What’s the best way to teach peace and nonviolence? For youth in Cité Soleil, one of Haiti’s most underdeveloped communities, the answer is soccer.
SAKALA, a partner of MCC’s for six years, has scored a goal with this concept. Gangs have broken Cité Soleil, located in the metropolitan area of Port-au-Prince, into competing turfs and plunged the community into cyclical fighting. To the rest of Haiti, people from Cité Soleil’s 34 neighborhoods are stigmatized, dogged by assumptions of banditry and violence. SAKALA is working to change that perception and teach peace.
On a humid Monday afternoon, two teams — the 13- and 15-year-olds — come together for practice just as the sun is beginning to set. They are coached by Karls Jodler Fils-Aimé, a 28-year-old born in Cité Soleil who is equally passionate about soccer and SAKALA’s peacebuilding mission.
He fell in love with the sport when he was 12 and took the goalkeeper position, eventually playing at SAKALA when the program was established in 2006. He loves giving back to the kids on his teams and seeing the progress they make on and off the field.

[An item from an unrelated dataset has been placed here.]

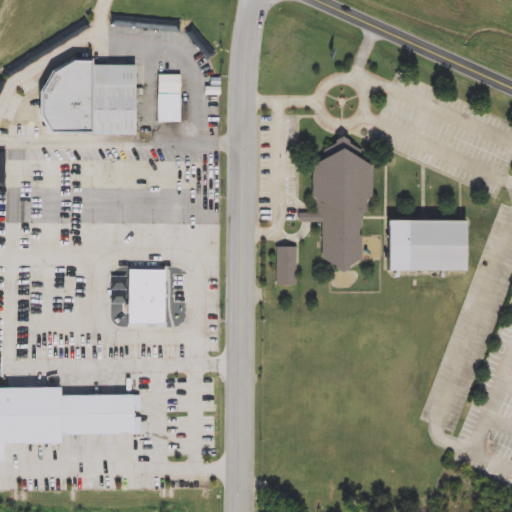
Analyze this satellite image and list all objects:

SAKALA’s name is actually three words – sa ka la – Haitian Creole words that translate loosely to “this can be here.” The program is meant to offer a different vision for what Cité Soleil can be. After 10 years of existence, the SAKALA center is a safe space that boasts Haiti’s largest urban gardens, a computer lab, art classes, and space for a diverse sports program – the centerpiece of which is its soccer teams. From 2010 to 2012 MCC supported a peace education project with SAKALA, and now provides material resources, including school and sewing kits as well as canned meat. We are also developing a conflict resolution program with SAKALA, which will include the soccer curriculum.

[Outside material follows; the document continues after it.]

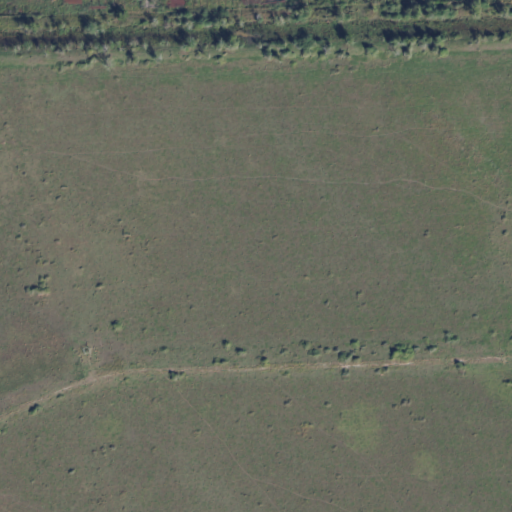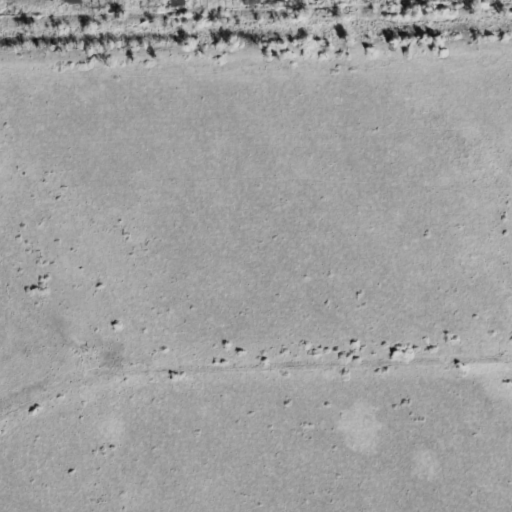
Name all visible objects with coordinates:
road: (25, 0)
road: (251, 366)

Soccer is a proven winner with the youth. Over 150 boys and girls who range from nine to 24 years old participate in the program annually. It attracts kids from all over Cité Soleil, mixing players to break down harmful stereotypes about rival neighborhoods while also teaching conflict resolution and peacemaking principles during practice and play. Players circle up every practice and before every match, and coaches remind them to treat their teammates and opponents well and remember that peace is the ultimate goal. The SAKALA teams are part of a division that holds matches all over Port-au-Prince and even in the countryside — the players are community ambassadors who compete with groups from other disadvantaged communities as well as some of Haiti’s most elite private schools.

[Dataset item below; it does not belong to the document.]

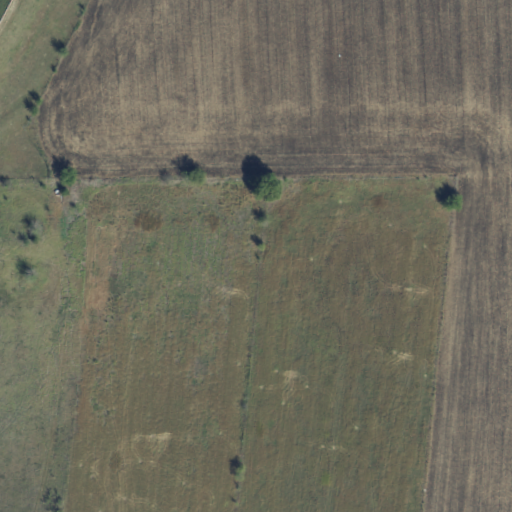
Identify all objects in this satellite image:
dam: (19, 21)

“When teams from outside Cité Soleil encounter us, they assume we’ll play dirty because of where we come from,” Coach Fils-Aimé shares, “but they are shocked to find we’re the most respectful players. Whether we win or lose, our players play fairly.”
“Though we’ve yet to win a championship, we’ve been awarded the fair play cup,” an award for best sportsmanship, says Fils-Aimé. For youth from Cité Soleil, and SAKALA, this is an achievement worth celebrating.